Discussion in 'OS X Mavericks (10.9)' started by maler23, Dec 5, 2014.

  1. maler23 macrumors newbie

    Dec 5, 2014
    Done a search for this(here and on Google) but can't find an answer:

    I have two user accounts on my computer. We'll call them Alpha and Zeta.

    For user Alpha, I have a subfolder called Voiceover in my Documents folder.

    I would like to grant user Zeta access to subfolder Voiceover ONLY

    I granted Zeta Read and Write access to Voiceover but since Zeta does not have access to the containing folder(Documents), Zeta can't seem to access Voiceover.(or at least that's my guess)

    Do I have to grant access to a containing folder(e.g Documents) in order to grant access to a subfolder(e.g Voiceover)?
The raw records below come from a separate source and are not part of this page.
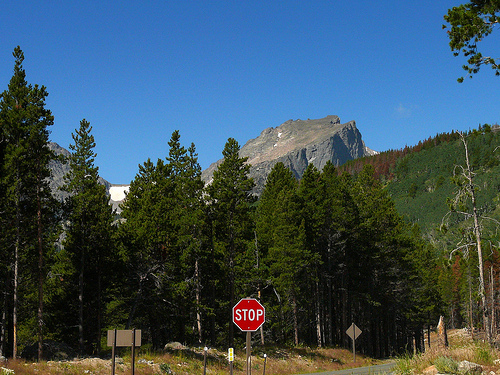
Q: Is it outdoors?
A: Yes, it is outdoors.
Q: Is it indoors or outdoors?
A: It is outdoors.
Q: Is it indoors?
A: No, it is outdoors.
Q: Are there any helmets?
A: No, there are no helmets.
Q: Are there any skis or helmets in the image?
A: No, there are no helmets or skis.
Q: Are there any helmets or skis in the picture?
A: No, there are no helmets or skis.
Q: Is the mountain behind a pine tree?
A: Yes, the mountain is behind a pine tree.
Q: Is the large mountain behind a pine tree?
A: Yes, the mountain is behind a pine tree.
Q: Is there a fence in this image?
A: No, there are no fences.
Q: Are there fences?
A: No, there are no fences.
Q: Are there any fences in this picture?
A: No, there are no fences.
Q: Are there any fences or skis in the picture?
A: No, there are no fences or skis.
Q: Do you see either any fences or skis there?
A: No, there are no fences or skis.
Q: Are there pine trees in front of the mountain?
A: Yes, there is a pine tree in front of the mountain.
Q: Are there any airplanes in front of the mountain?
A: No, there is a pine tree in front of the mountain.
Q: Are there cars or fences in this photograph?
A: No, there are no fences or cars.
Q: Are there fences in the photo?
A: No, there are no fences.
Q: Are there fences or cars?
A: No, there are no fences or cars.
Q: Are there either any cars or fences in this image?
A: No, there are no fences or cars.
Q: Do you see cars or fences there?
A: No, there are no fences or cars.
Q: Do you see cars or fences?
A: No, there are no fences or cars.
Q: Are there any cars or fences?
A: No, there are no fences or cars.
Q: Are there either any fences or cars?
A: No, there are no fences or cars.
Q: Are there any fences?
A: No, there are no fences.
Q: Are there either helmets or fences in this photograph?
A: No, there are no fences or helmets.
    I hope that makes sense :)


  2. jbarley macrumors 68040


    Jul 1, 2006
    Vancouver Island
    Maybe try an alias link to the subfolder in question from outside of the Documents folder.
  3. Alrescha macrumors 68020

    Jan 1, 2008
    You have to grant execute access to the containing folder. This will allow the user to find the subfolder without being able to read or write to the containing folder. You can grant this access at the group or world level in Terminal using the chmod command, e.g.:

    chmod g+x containingfolder


    chmod a+x containingfolder

    The chmod command also allows you to create very specific access control lists, but you probably want to look at the man page for chmod before you play with that.

  4. maler23 thread starter macrumors newbie

    Dec 5, 2014
    Thank you both for the responses! What I ended up doing(which I think was the same idea as using an alias) was:

    -Granted access to Zeta for the containing folder(Documents) and the subfolder Voiceover in Alpha.
    -In Zeta, I added the Voiceover folder to my sidebar.
    -In Alpha, I removed access to Documents but left access to Voiceover.

    Result: Zeta has access to Voiceover but not Documents.